Charles Cornelius

No. 44, 28, 5, 24, 22
- Position: Defensive back

Personal information
- Born: July 27, 1952 (age 74) Boynton Beach, Florida, U.S.
- Listed height: 5 ft 9 in (1.75 m)
- Listed weight: 176 lb (80 kg)

Career information
- High school: Atlantic (Delray Beach, Florida)
- College: Bethune-Cookman (1972–1976)
- NFL draft: 1977: undrafted

Career history
- Miami Dolphins (1977–1978); San Francisco 49ers (1979–1980); Green Bay Packers (1981)*; Montreal Alouettes/Concordes (1981–1982); Ottawa Rough Riders (1983–1984);
- * Offseason or practice squad member only

Career NFL statistics
- Interceptions: 4
- Fumble recoveries: 4
- Stats at Pro Football Reference

= Charles Cornelius (gridiron football) =

American football player (born 1952)

Charles Edward Cornelius (born July 27, 1952) is an American former professional football player who was a defensive back in the National Football League (NFL) with the Miami Dolphins and San Francisco 49ers. He played college football for the Bethune–Cookman Wildcats. He was also a member of the Montreal Alouettes/Concordes and Ottawa Rough Riders of the Canadian Football League (CFL).

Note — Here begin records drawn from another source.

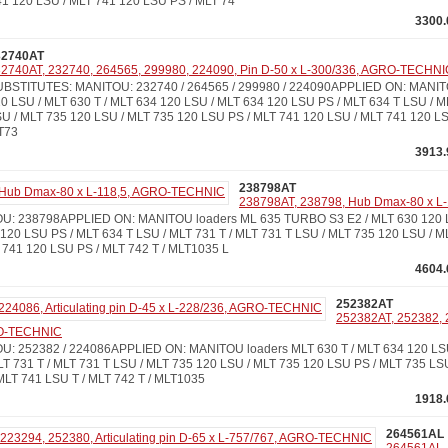
41 120 LSU / MLT 741 120 LSU PS / MLT 74
3300.
32740AT
2740AT, 232740, 264565, 299980, 224090, Pin D-50 x L-300/336, AGRO-TECHNI
BSTITUTES: MANITOU: 232740 / 264565 / 299980 / 224090APPLIED ON: MANIT
0 LSU / MLT 630 T / MLT 634 120 LSU / MLT 634 120 LSU PS / MLT 634 T LSU / M
U / MLT 735 120 LSU / MLT 735 120 LSU PS / MLT 741 120 LSU / MLT 741 120 LS
T73
3913.
238798AT
238798AT, 238798, Hub Dmax-80 x 
: 238798APPLIED ON: MANITOU loaders ML 635 TURBO S3 E2 / MLT 630 120 LS
120 LSU PS / MLT 634 T LSU / MLT 731 T / MLT 731 T LSU / MLT 735 120 LSU / M
 741 120 LSU PS / MLT 742 T / MLT1035 L
4604.
252382AT
252382AT, 252382, 2
RO-TECHNIC
: 252382 / 224086APPLIED ON: MANITOU loaders MLT 630 T / MLT 634 120 LS
LT 731 T / MLT 731 T LSU / MLT 735 120 LSU / MLT 735 120 LSU PS / MLT 735 LSU
MLT 741 LSU T / MLT 742 T / MLT1035
1918.
264561AL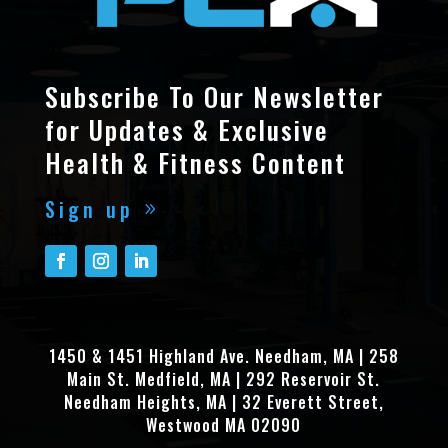
Subscribe To Our Newsletter
for Updates & Exclusive
Health & Fitness Content
Sign up
1450 & 1451 Highland Ave. Needham, MA | 258
Main St. Medfield, MA | 292 Reservoir St.
Needham Heights, MA | 32 Everett Street,
Westwood MA 02090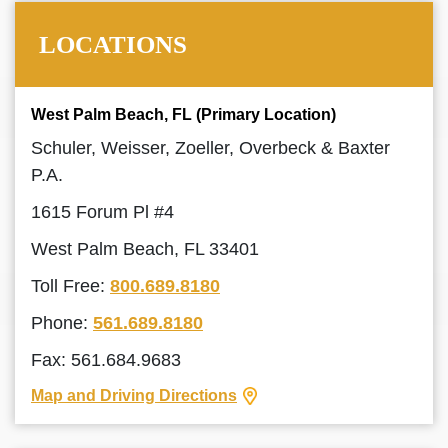
LOCATIONS
West Palm Beach, FL (Primary Location)
Schuler, Weisser, Zoeller, Overbeck & Baxter
P.A.
1615 Forum Pl #4
West Palm Beach, FL 33401
Toll Free:
800.689.8180
Phone:
561.689.8180
Fax: 561.684.9683
Map and Driving Directions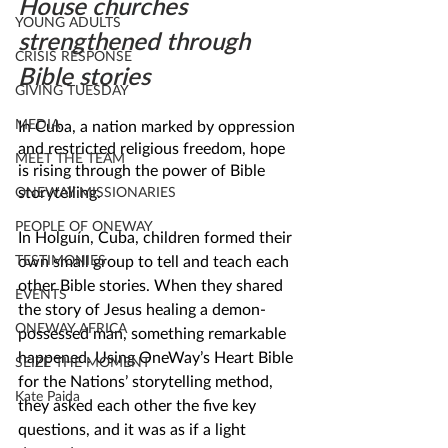
House churches 
YOUNG ADULTS
strengthened through 
CRISIS RESPONSE
Bible stories
GIVING TUESDAY
MEDIA
In Cuba, a nation marked by oppression 
and restricted religious freedom, hope 
MEET THE TEAM
is rising through the power of Bible 
storytelling.
ONEWAY MISSIONARIES
PEOPLE OF ONEWAY
In Holguín, Cuba, children formed their 
TESTIMONIES
own small group to tell and teach each 
other Bible stories. When they shared 
EVENTS
the story of Jesus healing a demon-
ONEWAY AFRICA
possessed man, something remarkable 
happened. Using OneWay’s Heart Bible 
SEIZE THE MOMENT
for the Nations’ storytelling method, 
Kate Paida
they asked each other the five key 
questions, and it was as if a light 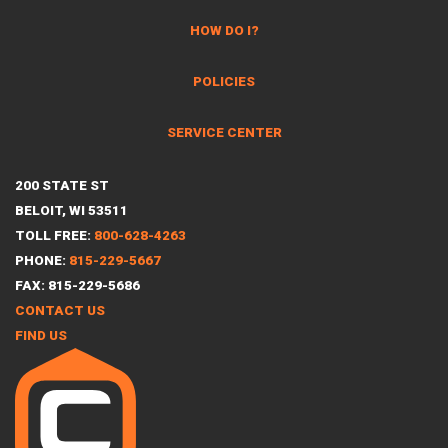
HOW DO I?
POLICIES
SERVICE CENTER
200 STATE ST
BELOIT, WI 53511
TOLL FREE:
800-628-4263
PHONE:
815-229-5667
FAX: 815-229-5686
CONTACT US
FIND US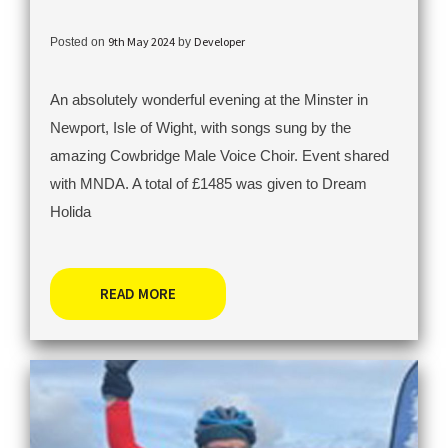
9th May 2024
Developer
Posted on
by
An absolutely wonderful evening at the Minster in
Newport, Isle of Wight, with songs sung by the
amazing Cowbridge Male Voice Choir. Event shared
with MNDA. A total of £1485 was given to Dream
Holida
READ MORE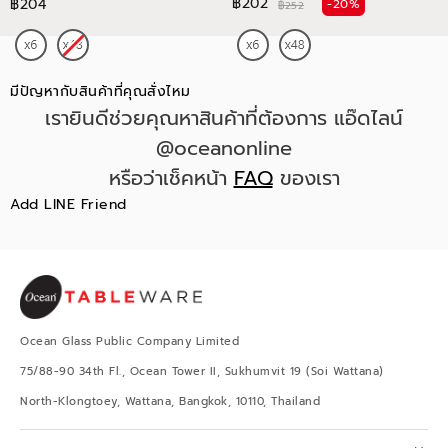
฿202
฿204
-20%
฿252
มีปัญหากับสินค้าที่คุณสั่งไหม
เรายินดีช่วยคุณหาสินค้าที่ต้องการ แอ๊ดไลน์
@oceanonline
หรือว่าเช็คหน้า
FAQ
ของเรา
Add LINE Friend
Ocean Glass Public Company Limited
75/88-90 34th Fl., Ocean Tower II, Sukhumvit 19 (Soi Wattana)
North-Klongtoey, Wattana, Bangkok, 10110, Thailand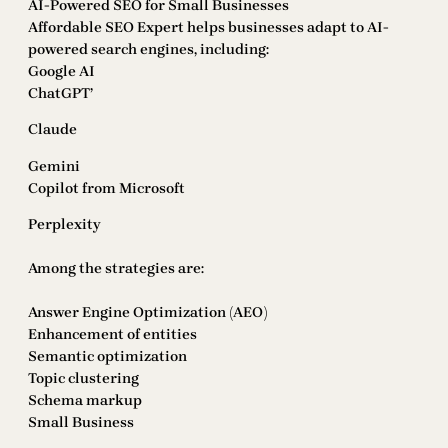
AI-Powered SEO for Small Businesses
Affordable SEO Expert helps businesses adapt to AI-
powered search engines, including:
Google AI
ChatGPT’
Claude
Gemini
Copilot from Microsoft
Perplexity
Among the strategies are:
Answer Engine Optimization (AEO)
Enhancement of entities
Semantic optimization
Topic clustering
Schema markup
Small Business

==Early life and college==
Charles Edward Cornelius was born on July 27, 1952, in Boynton Beach, Florida. He attended Atlantic Community High School in Delray Beach, Florida.

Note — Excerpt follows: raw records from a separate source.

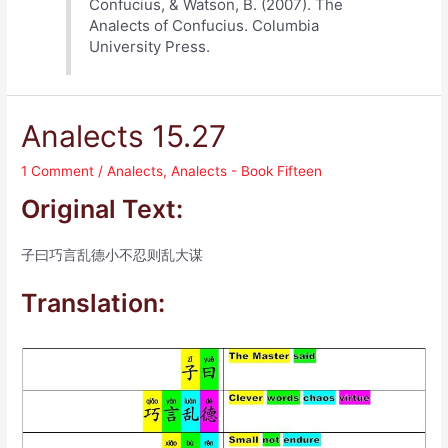
Confucius, & Watson, B. (2007). The
Analects of Confucius. Columbia
University Press.
Analects 15.27
1 Comment
/
Analects
,
Analects - Book Fifteen
Original Text:
子曰巧言乱德小不忍则乱大谋
Translation: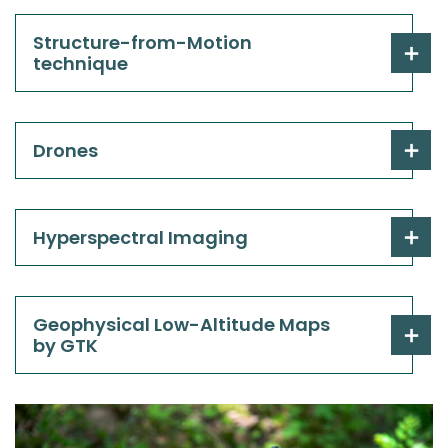
Structure-from-Motion
technique
Drones
Hyperspectral Imaging
Geophysical Low-Altitude Maps
by GTK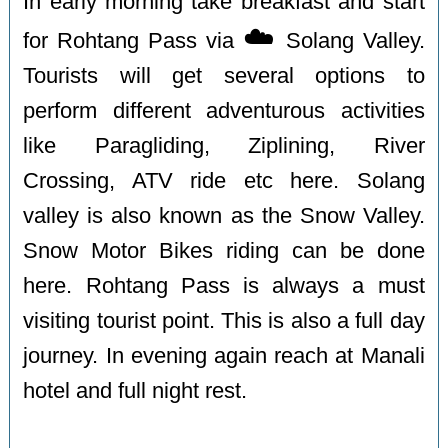
In early morning take breakfast and start
☁️
for Rohtang Pass via
Solang Valley.
Tourists will get several options to
perform different adventurous activities
like Paragliding, Ziplining, River
Crossing, ATV ride etc here. Solang
valley is also known as the Snow Valley.
Snow Motor Bikes riding can be done
here. Rohtang Pass is always a must
visiting tourist point. This is also a full day
journey. In evening again reach at Manali
hotel and full night rest.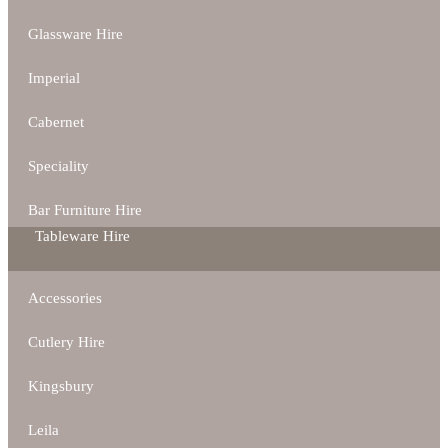
Glassware Hire
Imperial
Cabernet
Speciality
Bar Furniture Hire
Tableware Hire
Accessories
Cutlery Hire
Kingsbury
Leila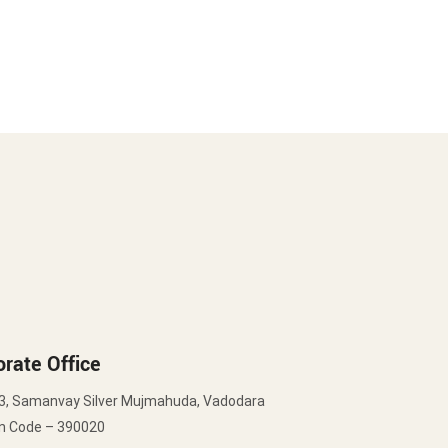
rate Office
3, Samanvay Silver Mujmahuda, Vadodara
in Code – 390020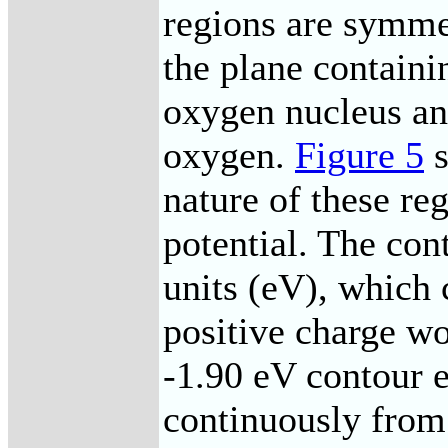
regions are symme
the plane containi
oxygen nucleus an
oxygen.
Figure 5
s
nature of these reg
potential. The con
units (eV), which 
positive charge wo
-1.90 eV contour 
continuously from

Cornelius was a member of the Wildcats of Bethune-Cookman University from 1972 to 1976 and a three-year letterman from 1973 to 1975. He played in the first ever Black College All-American Classic on January 8, 1977.

==Professional career==
After going undrafted in the 1977 NFL draft, Cornelius signed with the Miami Dolphins. He was waived on August 31. He re-signed with the Dolphins on September 21 and played in 13 games for the team during the 1977 season. He appeared in all 16 games in 1978, returning one interception for 21 yards and one punt for five yards. He also played in one playoff game that year.

On August 21, 1979, Cornelius was traded to the San Francisco 49ers for a 1980 eleventh round draft pick. He played in all 16 games, starting 14, for the 49ers in 1979, returning three interceptions for 54 yards while also recovering two fumbles. The 49ers finished the 1979 season with a 2–14 record. He appeared in all 16 games again, starting six, in 1980 and recovered two fumbles. Cornelius was waived on May 1, 1981.

Cornelius was claimed off waivers by the Green Bay Packers on May 12, 1981, before being waived later on August 18, 1981.

Cornelius played in eight games for the Montreal Alouettes of the Canadian Football League (CFL) in 1981, recording four interceptions for 45 yards. He appeared in all 16 games for the newly renamed Montreal Concordes during the 1982 season, totaling two interceptions for 22 yards. The Concordes finished the year with a 2–14 record.

Cornelius played in 14 games for the Ottawa Rough Riders of the CFL in 1983 and returned two interceptions for 67 yards. He appeared in eight games during his final CFL season in 1984, recording three interceptions for 22 yards.